Wow. We’ve sure processed a lot, huh? Doesn’t it feel good to be productive? Now, that’s a very, very brief summary of how GTD works using real examples from my job. But there’s another critical aspect that I would also like to cover: ubiquitous capture and never forgetting anything.
The Takeaway – What Will You Gain From This?
How many times have you had a great idea, only to have forgotten it the next day, or even after a few hours? That’s where ubiquitous capture comes into play. It take a little bit of habit change, but it’s worth the result. Any time an idea pops into your head that you’d like to take action on – whether it be now or someday, write it down. Seriously. Write it down. I have a constant supply of sticky notes and steno pads at my desk. Write it down and process it like you would anything else. The purpose of this is twofold: it gets whatever you have in your head OFF your mind and into a system where you can take action on it (resulting in a less “busy” mind), and it prevents you from letting an otherwise great idea fall through the cracks. Everything you write down might not get done – that’s not necessarily the point (e.g. I’d love to build a dirigible to circumnavigate the earth in, but it’s probably not going to happen). The point is to get it off your mind so you can focus on the more important things. Doing this lets you assess the importance of the idea in the context of what you currently have going on with the resources you have available and take an appropriate action – something we do NOT do well in our heads (especially with 25 ideas zinging around like a nest of angry hornets).
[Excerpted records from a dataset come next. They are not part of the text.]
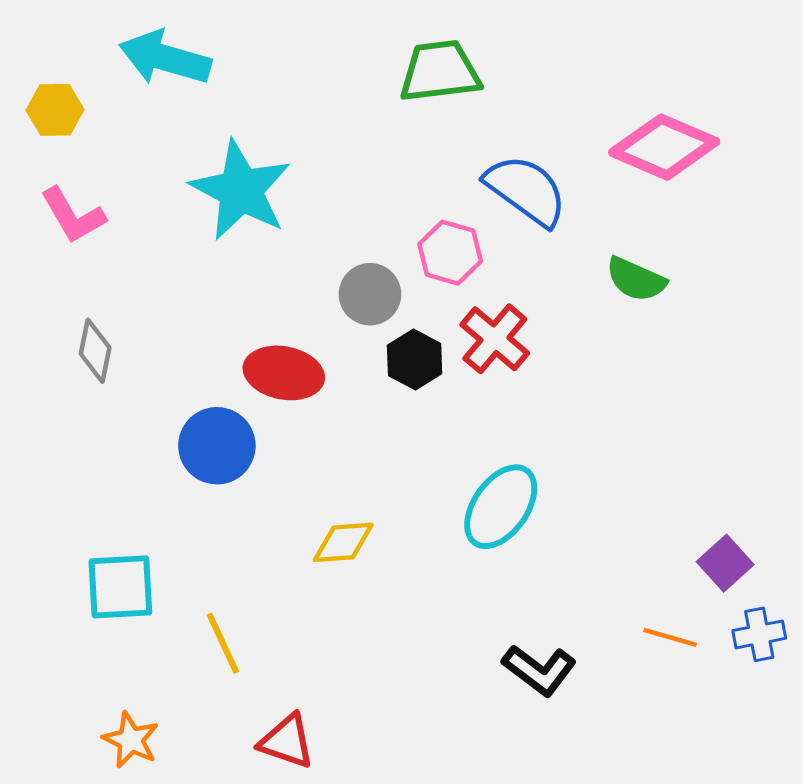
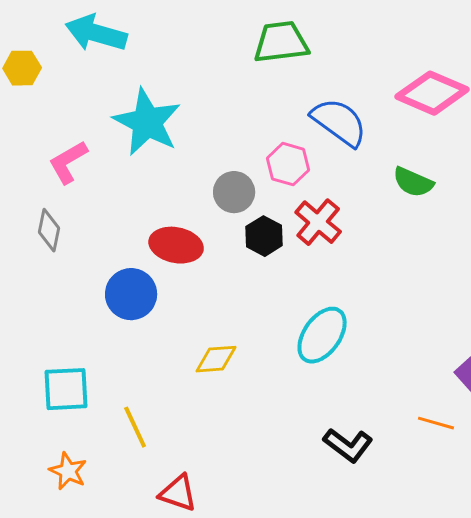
pink L-shape: (73, 215) -> (68, 162), moved, turned 90
orange star: (131, 740) -> (68, 471), moved

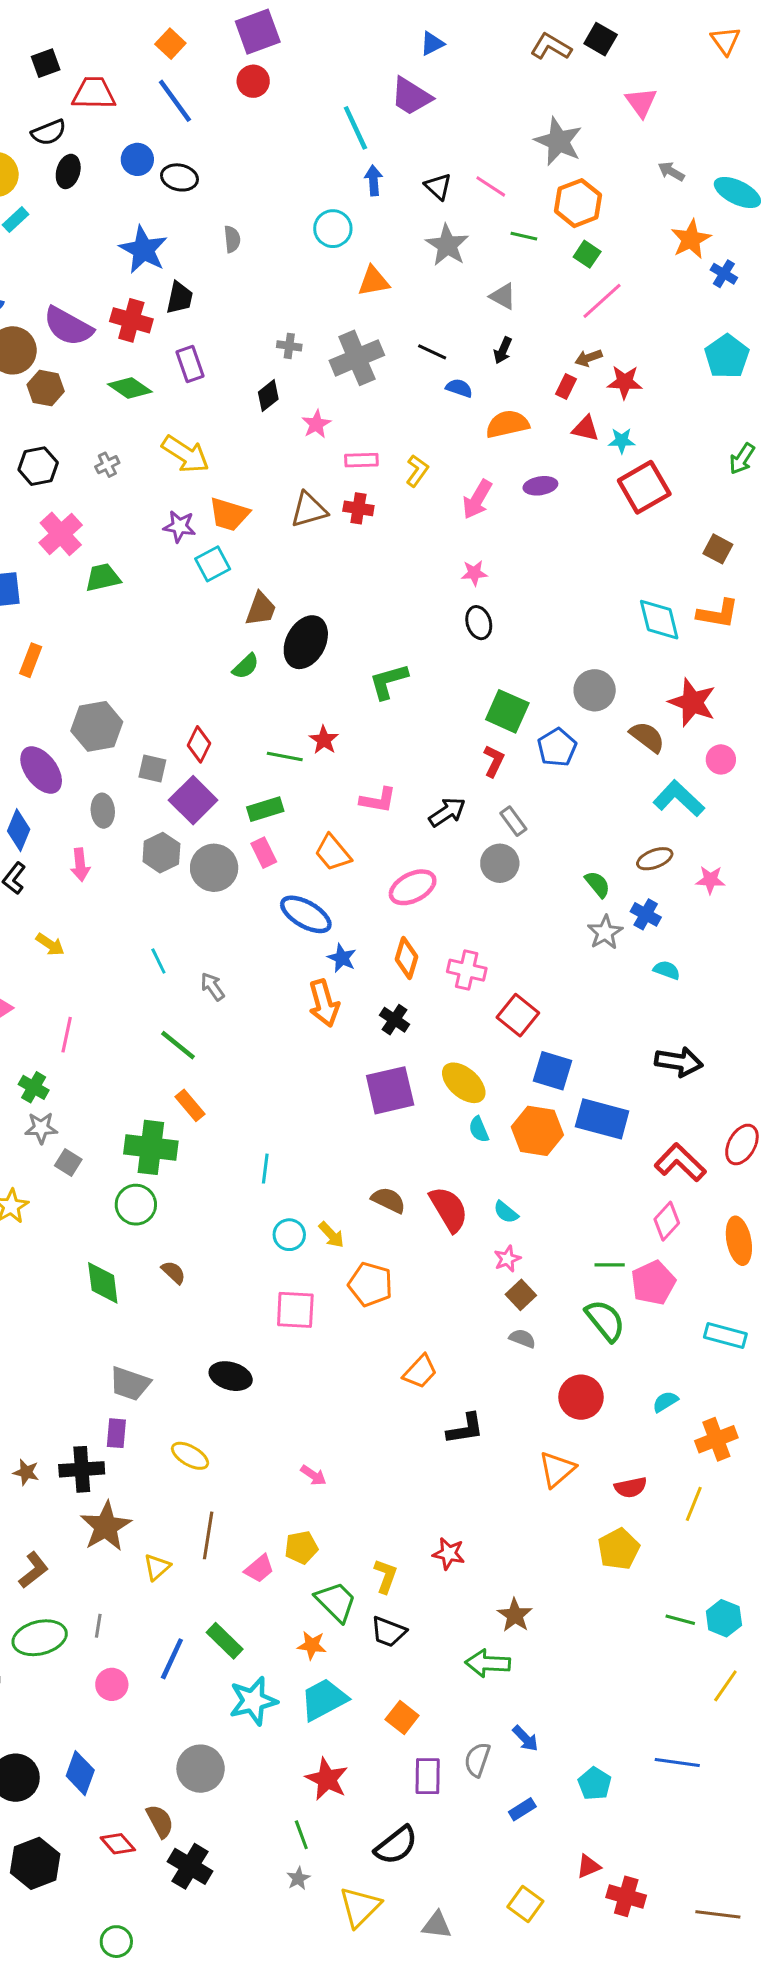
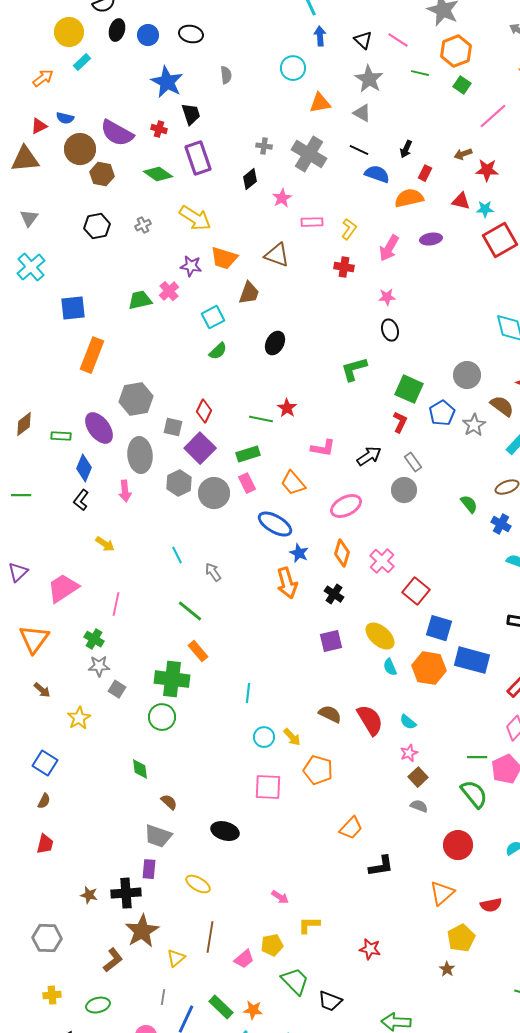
blue circle: (137, 159) -> (148, 35), moved
gray triangle: (503, 296) -> (362, 113), moved
black trapezoid: (179, 298) -> (191, 114), turned -30
pink line: (602, 301) -> (493, 116), moved
red cross: (131, 320) -> (159, 129), size x0.6
gray cross: (357, 358) -> (309, 154), turned -36
purple rectangle: (190, 364) -> (198, 158), size x1.4
red rectangle: (566, 387) -> (425, 173), moved
blue semicircle: (459, 388) -> (377, 174), size x1.4
red cross: (358, 508) -> (344, 267), moved
brown triangle: (309, 510) -> (277, 255), turned 36
pink cross: (61, 534) -> (169, 291), moved, size x0.7
cyan square: (213, 564) -> (213, 317), moved
brown trapezoid: (261, 609) -> (249, 293), moved
black ellipse: (306, 642) -> (275, 343), size x0.7
orange rectangle: (31, 660) -> (92, 355), size x1.6
green semicircle: (246, 666) -> (218, 351), moved
green L-shape: (389, 681) -> (354, 369), moved
gray ellipse: (103, 811) -> (140, 455), size x1.6
gray star: (605, 932) -> (474, 425), moved
pink cross: (467, 970) -> (382, 561), turned 30
purple square: (390, 1090) -> (331, 641), size x0.7
brown semicircle: (173, 1272) -> (169, 802), moved
green diamond: (103, 1283) -> (140, 769), size x0.7
yellow pentagon: (619, 1549) -> (461, 938), moved
brown L-shape: (34, 1570) -> (113, 960), moved
yellow L-shape: (386, 1576) -> (309, 925), moved, turned -110
brown star: (515, 1615) -> (447, 969), moved, size x0.7
gray line: (98, 1626) -> (163, 997), moved
green ellipse: (40, 1638) -> (98, 1005), size x0.7
orange star: (312, 1645) -> (253, 1010), moved

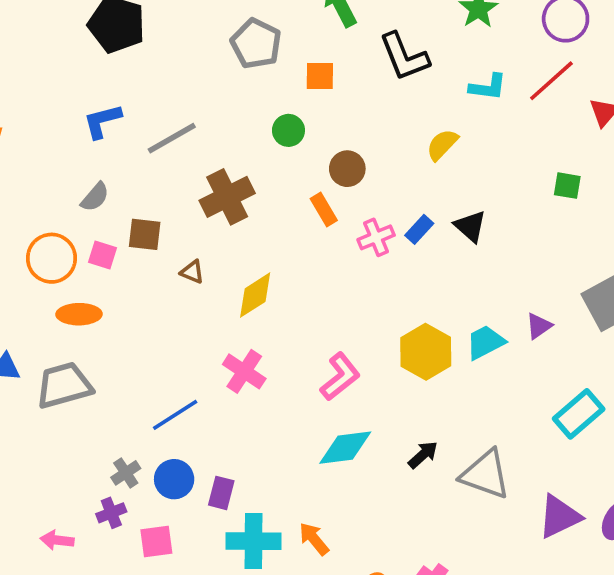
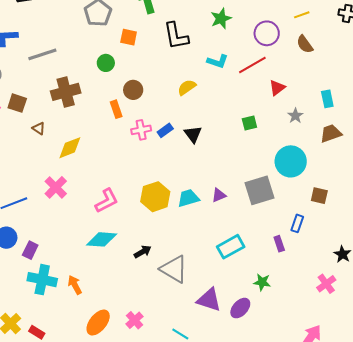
green square: (567, 186) -> (249, 123), turned -35
purple triangle: (559, 517) -> (209, 300), turned 32

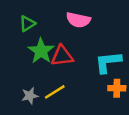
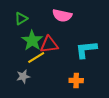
orange cross: (117, 88) -> (76, 81), moved
yellow line: (55, 92) -> (36, 58), moved

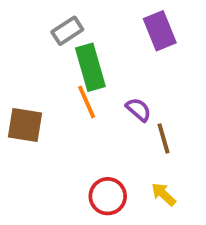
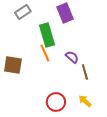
gray rectangle: (67, 31) -> (23, 12), moved
purple rectangle: (160, 31) -> (65, 13), moved

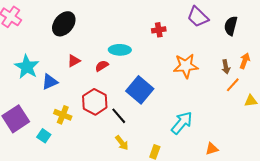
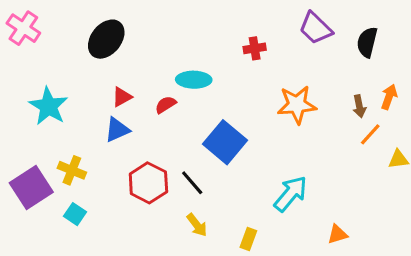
blue triangle: (50, 82) -> (117, 130), moved
red hexagon: (95, 102) -> (148, 183), moved
yellow cross: (63, 115) -> (72, 170), moved

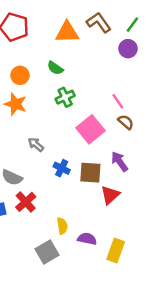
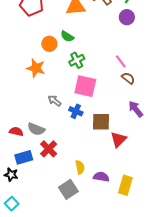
orange circle: (20, 75) -> (49, 44), moved
pink square: (91, 129) -> (85, 86), moved, turned -35
purple arrow: (120, 162) -> (136, 109), moved
blue cross: (62, 168) -> (76, 111), moved

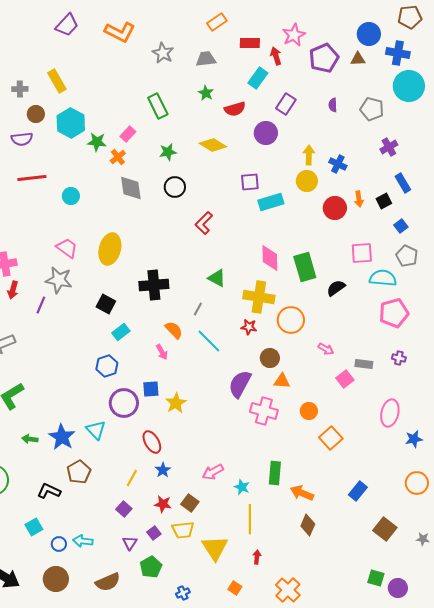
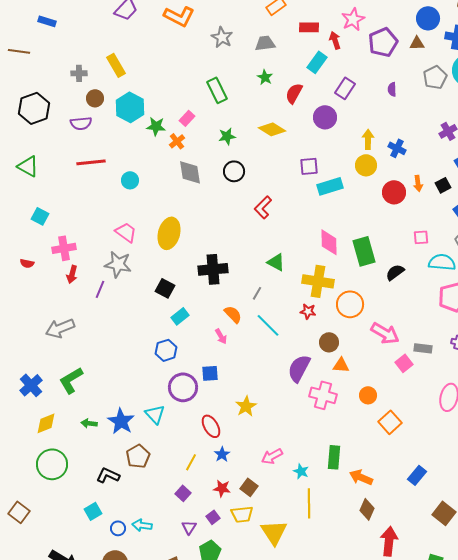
red semicircle: (235, 109) -> (294, 93), turned 135
gray pentagon: (372, 109) -> (435, 77), moved, turned 30
pink square: (362, 253) -> (421, 237), size x0.7
pink arrow: (326, 349) -> (385, 333), size x1.8
yellow star: (176, 403) -> (246, 406), moved
red arrow: (257, 557) -> (389, 541), moved, size x2.0

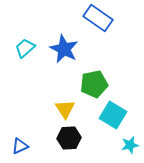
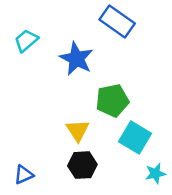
cyan trapezoid: (25, 48) -> (26, 41), moved

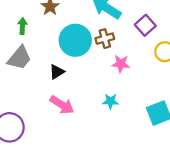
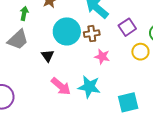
black triangle: (57, 72) -> (48, 56), turned -40
cyan star: (110, 101) -> (89, 87), size x1.6
pink arrow: (62, 105) -> (61, 86), moved

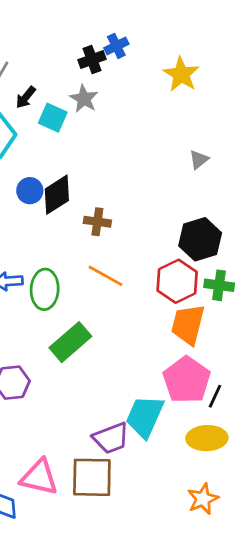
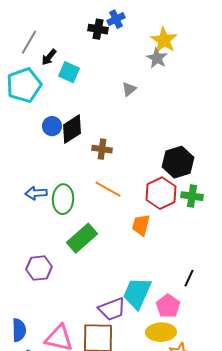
black cross: (92, 59) -> (98, 29), turned 30
gray star: (84, 99) -> (157, 58), moved
gray triangle: (199, 160) -> (129, 89), moved
orange trapezoid: (188, 325) -> (141, 225), moved, size x0.7
pink pentagon: (187, 380) -> (168, 306), moved, size x0.7
yellow ellipse: (207, 438) -> (161, 332), moved

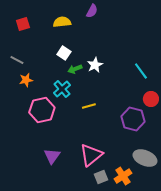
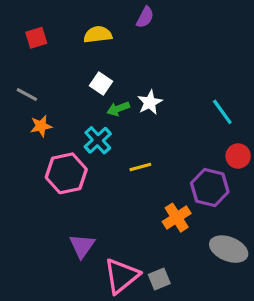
pink triangle: (91, 155) -> (121, 276), moved
orange cross: (123, 176) -> (177, 218), moved

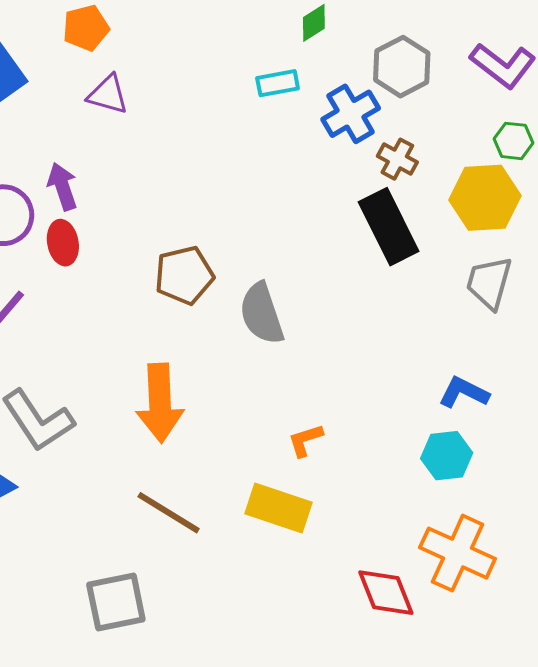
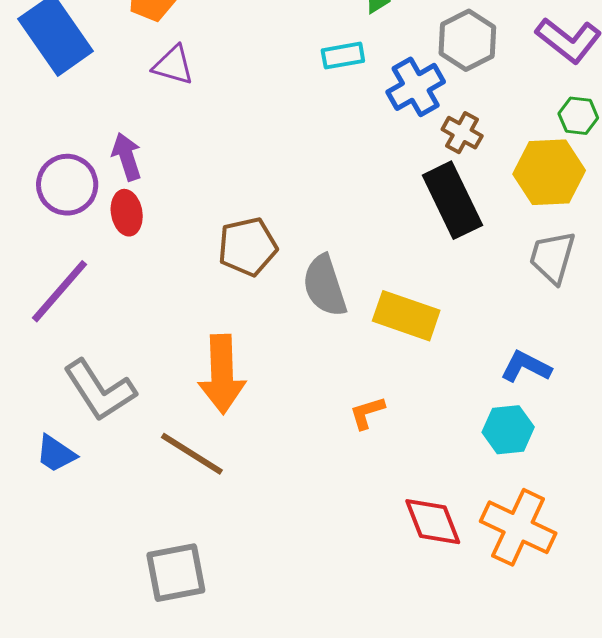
yellow rectangle: (278, 508) -> (406, 316), moved
brown line: (169, 513) -> (192, 454), moved
red diamond: (386, 593) -> (433, 522), moved

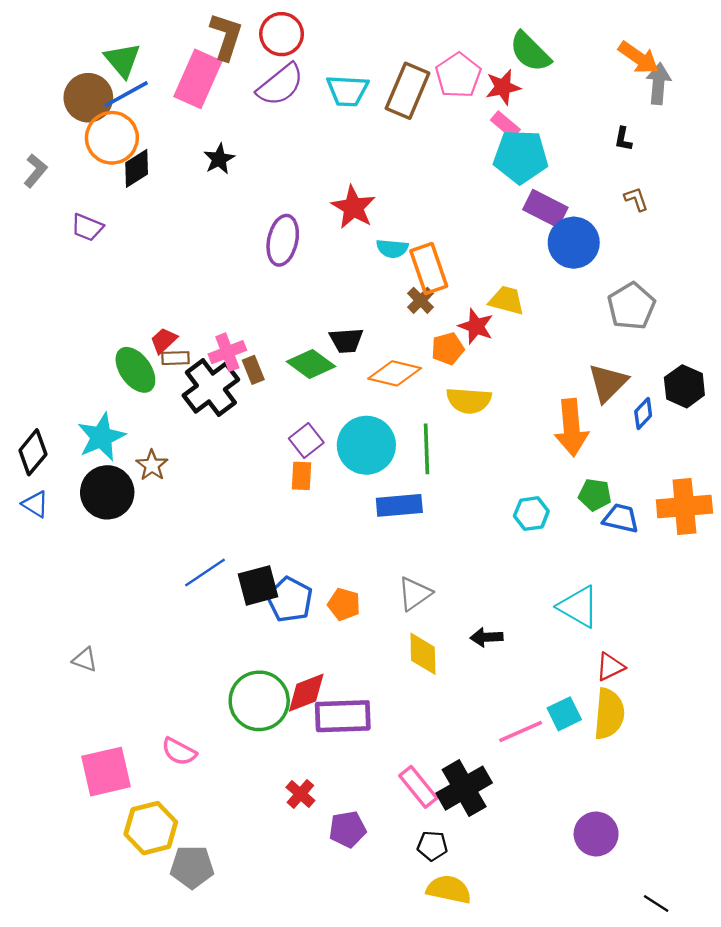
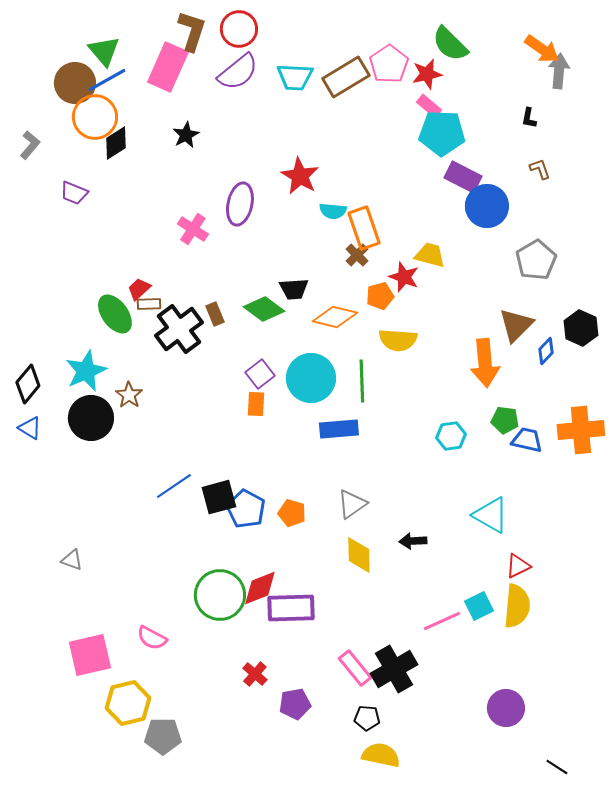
brown rectangle: (408, 91) -> (346, 77), turned 36
pink cross: (227, 352) -> (193, 229), moved, turned -36

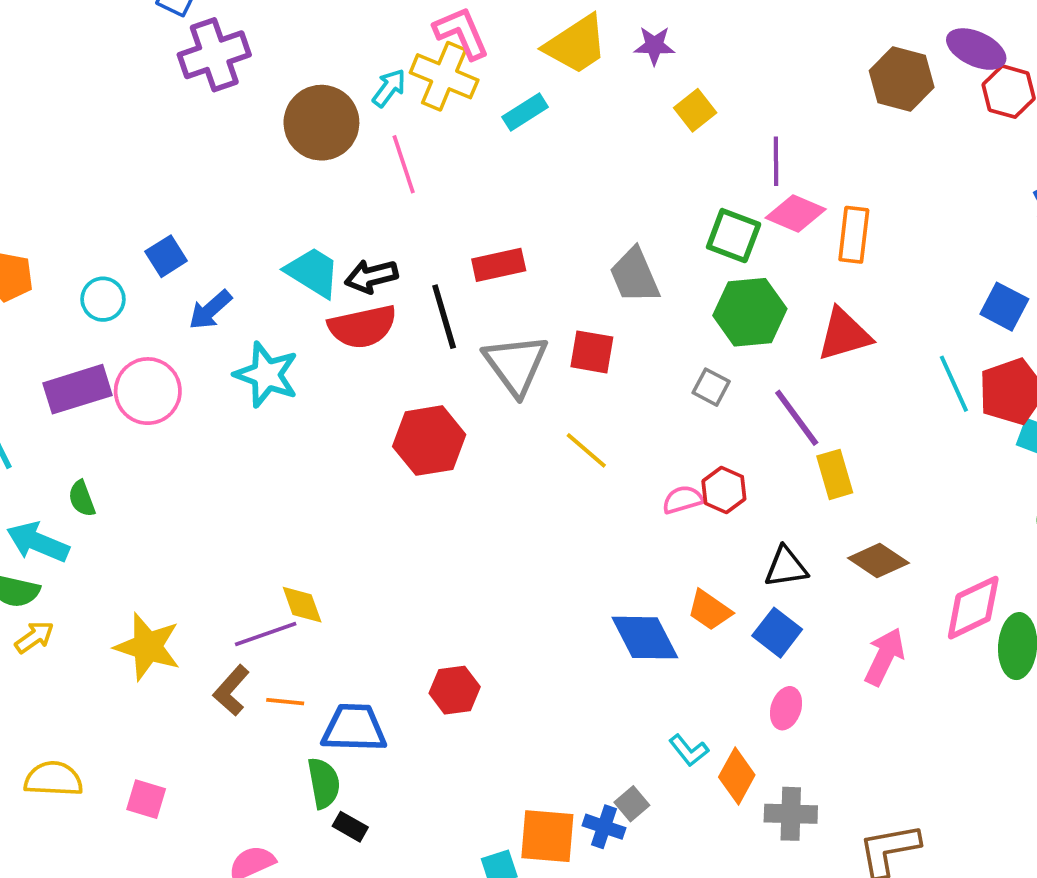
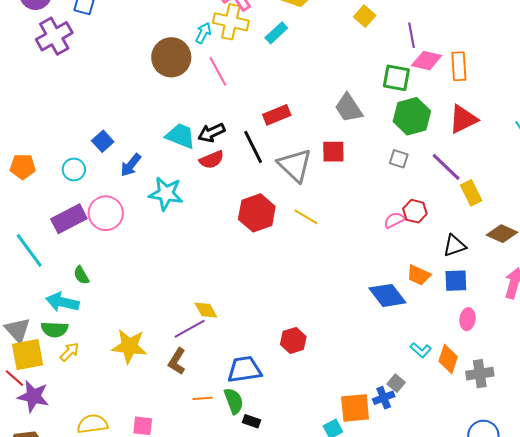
purple cross: (214, 55) -> (54, 36), moved
red semicircle: (363, 327) -> (212, 160), size x0.7
yellow line: (586, 450) -> (306, 217), moved
blue square: (777, 633) -> (456, 281), turned -30
orange line: (285, 702) -> (203, 398), moved
blue cross: (604, 827) -> (384, 398), turned -30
Here’s an example. The other day I thought of a way to engage our board through our weekly emails. I knew this would be something my boss would want me to implement, and my mind began wandering at how to execute while I was working on another project. I stopped immediately, wrote it down, and threw it into my inbox. The result? I was able to discuss it later with my boss, resulting in its implementation and a great reception from our board while continuing on with my project distraction free. Trust me, it works!
There is truly something liberating in getting things off your mind and into a system you can work with. It can be a physical one, like mine, or it can be digital. The Important thing is that you trust your system complicity to never let you down (mine hasn’t). If you don’t trust in it completely, you won’t use it and will most likely go back to doing things how you’ve done them before. But take my word for it, it works wonders. It might seem like extra work at first, but I assure you that it’s not. Once you get set up and get comfortable with the system (just like with anything, it takes some practice) you’ll be floored at how effortless it is to get things done. It’s amazing, and it’s rekindled my passion at work so much that even my boss has noticed. Which is great when I go to ask her for more money next month…
I hope you enjoyed this brief glimpse into GTD. Please let me know if you have any questions and I’ll do my best answer them. Live long, and #GTD.